Hertha BSC out of DFB CUP
A battling performance by brave Hertha was sadly not enough to see them through to the semi-finals of the DFB Cup on Wednesday night. The capital city side were beaten 2-0, by two extra time goals by Borussia Mönchengladbach in front of 47.465 at the freezing Olympic stadium in Berlin. A dubious decision put the guests into the driving seat against the run of play. Part of that decision saw Hertha’s Roman Hubnik sent off. The resulting penalty opened the scoring for the visitors and the rest as they say is history.
Hertha coach Michael Skibbe welcomed back captain Andre Mijatovic (for Neumann) and playmaker Raffael (for Ramos) to his starting line-up. Once again the role of playmaker was given to Fabian Lustenberger, with Raffael operating on the left . Ex-Hertha coach Lucien Favre sent out the same side which got a goalless draw at Wolfsburg last weekend.
The atmosphere was great but the opening action didn’t do it justice at first, but then the home side finally grasped the initiative. Andreas Ottl fed Pierre-Michel Lasogga on the edge of the Gladbach box, but the young gun’s snap shot was deflected away from danger (14.). Raffael tried to catch Gladbach keeper Marc-André ter Stegen out, who was a little far out of his goal. The in-form stopper however read the danger and dealt with it (16.). Shortly afterwards Ottl played Lasogga through, but a superbly timed tackle by Roel Brouwers did just enough to put the Hertha striker off, as he was trying to get his shot in (18.).
It took 21 minutes for the guests to appear anywhere near the Berlin goal. As they did, a header by Patrick Herrmann flew well wide of the left hand upright (21.). On the half hour mark Raffael sent a crisp shot into the side netting. Then ter Stegen produced a fine save to deny Lasogga who got a shot away from an acute ankle (38.). Hertha’s number 19 then fell inside the Gladbach area after appearing to have his shirt tugged. The whistle of referee Felix Brych remained silent and the game was goalless at the break.

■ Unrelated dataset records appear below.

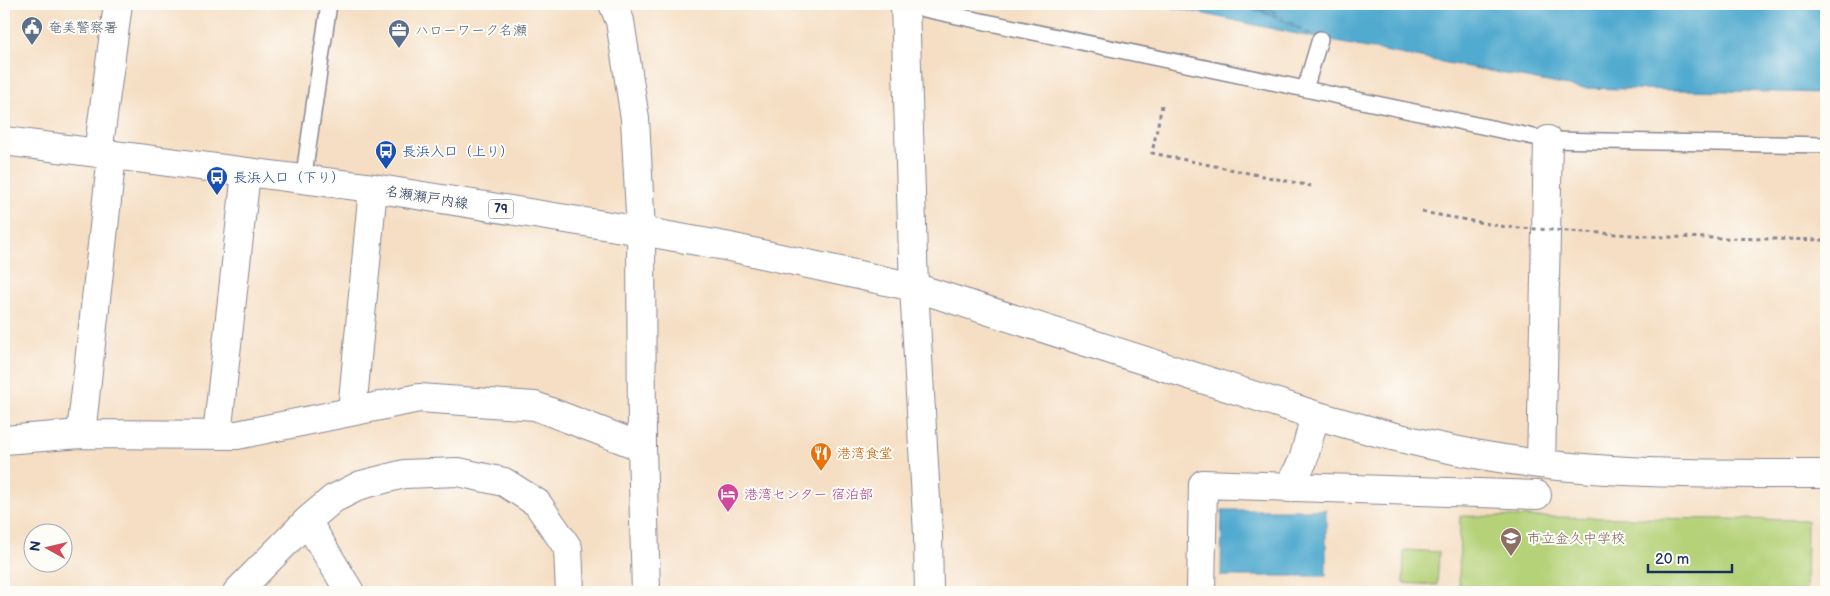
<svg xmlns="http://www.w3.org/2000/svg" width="1830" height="596" font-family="'Balsamiq Sans','Klee One',sans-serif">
  <rect width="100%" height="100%" fill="#fdfcf7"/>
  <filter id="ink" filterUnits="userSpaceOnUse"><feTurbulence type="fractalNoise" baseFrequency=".02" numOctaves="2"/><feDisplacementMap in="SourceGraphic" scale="10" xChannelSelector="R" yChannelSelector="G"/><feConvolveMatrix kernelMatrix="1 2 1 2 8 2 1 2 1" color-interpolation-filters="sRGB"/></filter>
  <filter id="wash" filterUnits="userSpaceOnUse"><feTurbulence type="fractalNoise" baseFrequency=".0096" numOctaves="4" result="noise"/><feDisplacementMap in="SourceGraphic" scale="20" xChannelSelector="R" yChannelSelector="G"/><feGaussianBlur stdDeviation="1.12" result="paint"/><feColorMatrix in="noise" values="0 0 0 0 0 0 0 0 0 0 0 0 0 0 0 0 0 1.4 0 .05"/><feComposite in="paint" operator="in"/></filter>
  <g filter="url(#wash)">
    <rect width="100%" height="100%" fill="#f5dec3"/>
    <path fill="#b5d279" stroke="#68806c" d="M1460,516l347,4 -1,72h-347z
      M1404,550l35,2 -2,33 -34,-2z"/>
    <path fill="#51aacf" stroke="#366c96" d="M1158,4h668v89l-247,-5 -259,-49z
      M1222,510h104v66h-105z"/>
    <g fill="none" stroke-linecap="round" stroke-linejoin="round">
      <path stroke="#2e5a86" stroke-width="1" stroke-dasharray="6 5" stroke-linecap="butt" d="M1242,4l32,14
        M1246,4l68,32
        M1249,4l28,14
        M1252,4l46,24
        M1255,4l23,12
        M1260,4l53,31
        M1262,4l17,10"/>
    </g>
  </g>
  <g filter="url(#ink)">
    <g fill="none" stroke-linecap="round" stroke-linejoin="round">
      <g stroke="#888690" stroke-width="18">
        <path id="lane" d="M905,5l643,135 278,5
          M1305,89l15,-50
          M303,181l26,-177"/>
      </g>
      <g stroke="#888690" stroke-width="30">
        <path id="street" d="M98,153l20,-149
          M352,411l21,-223
          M81,434l31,-279
          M217,435l29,-262
          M4,440l77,-6 156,1 182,-37 116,8 107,41
          M1541,464l7,-324
          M1288,488l15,-27 12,-46
          M307,521l43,71
          M237,592l70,-71 26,-22 28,-14 43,-11 54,-2 46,10 33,21 31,45 2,44
          M1201,592l2,-108 334,11"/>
      </g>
      <g stroke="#888690" stroke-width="30">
        <path id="secondary" d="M613,4l7,17 15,98 6,112 84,15 189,41 401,128c74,22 149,40 226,49 95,11 190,10 285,10
          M905,5l9,282 14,248 1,57"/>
      </g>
      <g stroke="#888690" stroke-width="30">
        <path id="primary" d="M4,141l369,47 268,43 1,216 4,145"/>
      </g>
      <path stroke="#888690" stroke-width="3" stroke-dasharray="4 4" stroke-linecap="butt" d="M1162,105l-10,48 159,33"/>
      <use href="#lane" stroke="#fff" stroke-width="15"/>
      <use href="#street" stroke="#fff" stroke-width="28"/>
      <use href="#secondary" stroke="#fff" stroke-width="28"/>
      <use href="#primary" stroke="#fff" stroke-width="28"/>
      <path stroke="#888690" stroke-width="3" stroke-dasharray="4 4" stroke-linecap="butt" d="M1422,212l84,15 159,10 161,3"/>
    </g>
  </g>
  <defs>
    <g id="civic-pin" transform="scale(1.125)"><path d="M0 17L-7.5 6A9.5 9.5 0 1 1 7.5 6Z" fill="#5c6f8a" stroke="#fdfcf7"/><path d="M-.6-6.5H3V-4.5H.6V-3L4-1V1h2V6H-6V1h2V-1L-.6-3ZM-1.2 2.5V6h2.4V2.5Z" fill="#fff"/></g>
    <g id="office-pin" transform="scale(1.125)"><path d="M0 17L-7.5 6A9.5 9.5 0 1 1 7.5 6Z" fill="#5c6f8a" stroke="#fdfcf7"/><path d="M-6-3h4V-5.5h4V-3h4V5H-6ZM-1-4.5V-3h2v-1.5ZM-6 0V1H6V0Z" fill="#fff"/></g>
    <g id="bus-pin" transform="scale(1.125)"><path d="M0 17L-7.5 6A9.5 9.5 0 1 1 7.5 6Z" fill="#1a4fb4" stroke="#fdfcf7"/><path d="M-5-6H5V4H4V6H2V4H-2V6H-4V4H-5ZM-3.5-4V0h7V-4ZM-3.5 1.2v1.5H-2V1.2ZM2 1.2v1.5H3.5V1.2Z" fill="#fff"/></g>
    <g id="restaurant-pin" transform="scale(1.125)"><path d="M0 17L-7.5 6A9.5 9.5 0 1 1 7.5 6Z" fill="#e8710a" stroke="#fdfcf7"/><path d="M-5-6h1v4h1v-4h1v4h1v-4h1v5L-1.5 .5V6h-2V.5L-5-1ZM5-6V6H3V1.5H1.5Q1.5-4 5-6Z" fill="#fff"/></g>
    <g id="hotel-pin" transform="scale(1.125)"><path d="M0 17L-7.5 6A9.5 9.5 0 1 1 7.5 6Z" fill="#d1479c" stroke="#fdfcf7"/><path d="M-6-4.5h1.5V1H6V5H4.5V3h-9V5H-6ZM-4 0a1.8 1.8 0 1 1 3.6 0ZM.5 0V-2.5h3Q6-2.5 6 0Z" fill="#fff"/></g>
    <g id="school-pin" transform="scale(1.125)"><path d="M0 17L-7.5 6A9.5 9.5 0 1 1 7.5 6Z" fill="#8d6e63" stroke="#fdfcf7"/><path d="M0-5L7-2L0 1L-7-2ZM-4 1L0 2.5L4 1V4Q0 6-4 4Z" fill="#fff"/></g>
  </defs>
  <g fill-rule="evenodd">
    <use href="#civic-pin" x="32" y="27"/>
    <use href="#office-pin" x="399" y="30"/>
    <use href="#bus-pin" x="386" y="151"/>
    <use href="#bus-pin" x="217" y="177"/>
    <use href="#restaurant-pin" x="821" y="453"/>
    <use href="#hotel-pin" x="728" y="494"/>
    <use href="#school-pin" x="1511" y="538"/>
  </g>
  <g text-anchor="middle" stroke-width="4" stroke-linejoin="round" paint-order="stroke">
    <rect fill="#fdfcf7" stroke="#5f6c8c" stroke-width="1" x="488.5" y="199.5" width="25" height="19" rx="4"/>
    <g font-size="12" font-weight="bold" fill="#1b2f5e">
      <text x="501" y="213">79</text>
    </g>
    <g font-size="14" fill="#4e5e75" stroke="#fdfcf7" text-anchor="start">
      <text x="48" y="32">奄美警察署</text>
      <text x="415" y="35">ハローワーク名瀬</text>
    </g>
    <g font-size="14" fill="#164399" stroke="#fdfcf7" text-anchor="start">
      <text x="402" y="156">長浜入口（上り）</text>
      <text x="233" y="182">長浜入口（下り）</text>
    </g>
    <g font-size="14" fill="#1b2f5e" stroke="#fdfcf7">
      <text transform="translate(427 197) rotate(9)" y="5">名瀬瀬戸内線</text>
    </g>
    <g font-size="14" fill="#c56008" stroke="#fdfcf7" text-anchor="start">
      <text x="837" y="458">港湾食堂</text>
    </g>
    <g font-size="14" fill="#b23c85" stroke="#fdfcf7" text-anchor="start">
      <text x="744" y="499">港湾センター 宿泊部</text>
    </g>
    <g font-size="14" fill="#785e54" stroke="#fdfcf7" text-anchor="start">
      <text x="1527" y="543">市立金久中学校</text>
    </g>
  </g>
  <rect width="1830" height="596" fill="none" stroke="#fdfcf7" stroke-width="20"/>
  <g transform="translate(48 548) rotate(278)"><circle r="24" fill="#fdfcf7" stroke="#a3aaba"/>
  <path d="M0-4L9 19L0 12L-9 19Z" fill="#d1495b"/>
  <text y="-8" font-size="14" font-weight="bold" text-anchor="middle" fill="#1b2f5e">N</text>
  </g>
  <path d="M1648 564v8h84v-8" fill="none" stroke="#1b2f5e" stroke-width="2.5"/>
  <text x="1655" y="564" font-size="15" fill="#1b2f5e" stroke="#fdfcf7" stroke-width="4" paint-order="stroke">20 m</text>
</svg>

Favre must have found some choice words during halftime, because Gladbach emerged for the second half with more purpose. A nicely weighted through ball had Kraft rushing out of his goal to take the ball off the toe of Reus (50.). After a nasty kick by Tony Jantschke, Lustenberger was forced off injured . Felix Bastians made his debut for Hertha replacing the Swiss midfielder. Raffael played a ball into the area where it was deflected into the path of Niemeyer, who looked on in horror as his side-footed effort came back off the right hand post with the keeper well beaten (61.).
Then Morales fired a fine shot from 20 metres which ter Stegen was able to tip around a post (62.). Kobiashvili crossed into the middle from the left byline to Bastians, who failed to get enough power behind his header and another chance went begging (72.). Then out of the blue Gladbach’s De Carmago found himself bearing down on the Hertha keeper alone. Luckily for the home side Kraft had his wits about him and thwarted the danger, throwing himself onto the ball in the nick of time (77.). A final shot by Ottl also missed the target on 90 minutes so the game went into extra time.
Nothing much happened during the opening minutes of extra time, but then all hell broke loose. In Hertha’s area, Hubnik and De Carmago stood eyeball to eyeball and the Belgian substitute fell down as if he’d been shot. The referee fell for it, awarded Gladbach a penalty and sent Hubnik off. Up stepped Filip Daems to send Kraft the wrong way with his spot kick and put the visitors ahead (101.). Hertha tried everything, Ronny copied his brother by hitting the side netting, while seconds later Ottl fired into the welcoming arms of ter Stegen (105). Gladbach pulled everyone behind the ball and launched occasional attacks on the break. During one of those Hanke could have rounded off an excellent swift counter attack, but found his master in Kraft (116.).
Hertha substitute Adrian Ramos missed a gilt-edged chance to level as he blasted the ball high and wide as he was one on one with ter Stegen. Moments later Hanke fired narrowly wide, but the final nail in Hertha’s coffin came from Oscar Wendt, who scored Gladbach’s second and killer goal with the last kick of the game only seconds after coming on as a sub.
Hertha must now turn their focus to the Bundesliga again. On Saturday (11.02.12) they take on fellow-strugglers VfB Stuttgart at the Mercedes-Benz-Arena.